Une autre explication de la longue survie des quatre enfants peut être recherchée dans le système de croyances des habitants de cette région. «C’est probablement l’aspect le plus fascinant de cette histoire», note Carlos Castaño. Les fresques rupestres, vieilles de 12 500 ans selon les experts, témoignent d’un univers spirituel et cérémoniel organisé autour du culte du dieu jaguar, fils du soleil. L’anthropologue a intitulé le livre qu’il a consacré à ses recherches Chiribiquete, la maloka cosmique des hommes jaguars (1). La maloka est l’espace où les prêtres (chamanes) accomplissent leurs rites.

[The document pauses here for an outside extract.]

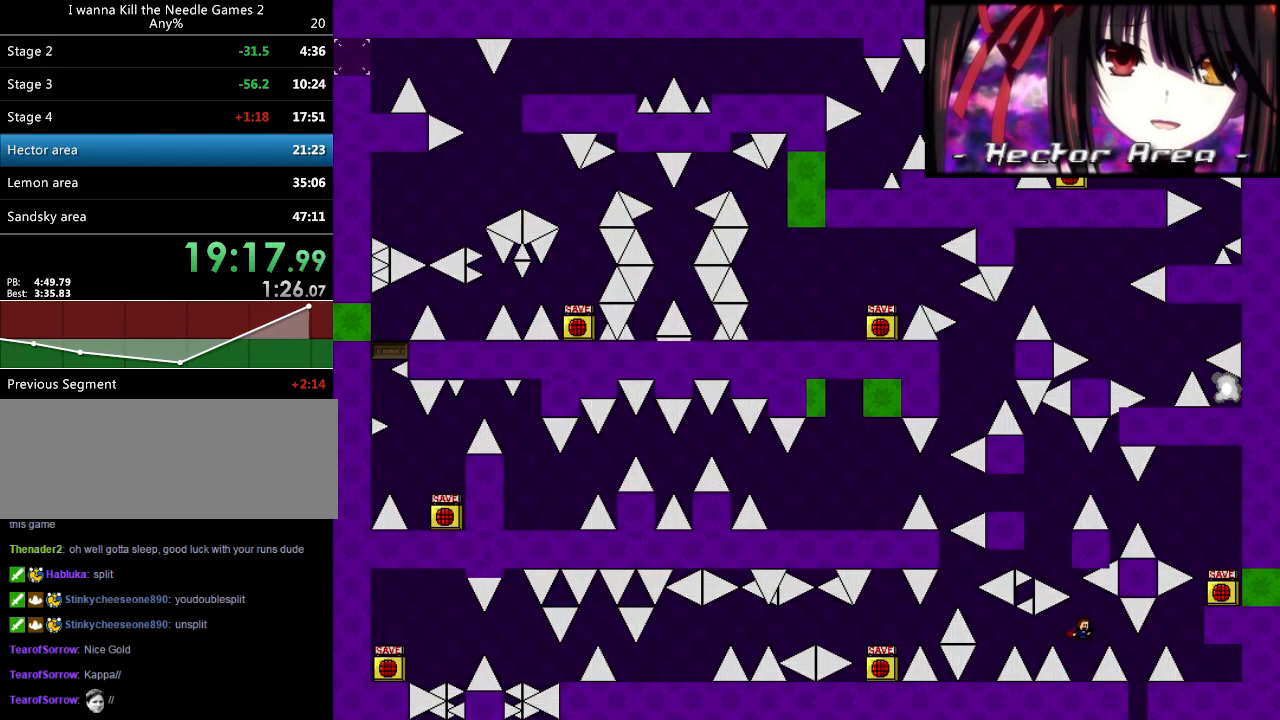
{"keys": ["right"], "events": [[260, "shift_l", "down"], [320, "shift_l", "up"], [340, "right", "down"]]}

Il ajoute : «Tout le territoire de la Serrania (montagne) de Chirbiiquete est protégé par la force et l’énergie du jaguar, ce qui ne recouvre pas seulement l’espèce animale, mais aussi le concept de “jaguarité“. Tous les chamanes que j’ai rencontrés me l’ont confirmé : c’est un lieu sacré pour toutes les communautés autochtones, que la difficulté d’accès a maintenu quasiment intact à travers les millénaires.»
Carlos Castano raconte avoir été, dans ses séjours de recherche sur le terrain, confronté plusieurs fois à l’animal sacré, sans jamais être attaqué. «Ils m’ont regardé, puis ils sont partis», dit-il. La protection du dieu jaguar explique-t-elle la survie de Lesly, Soleiny, Tien Noriel et Cristin Neriman ? «Je ne suis pas loin de le penser», conclut le chercheur.
(1) Editores independientes, Bogota, 2019. Non traduit.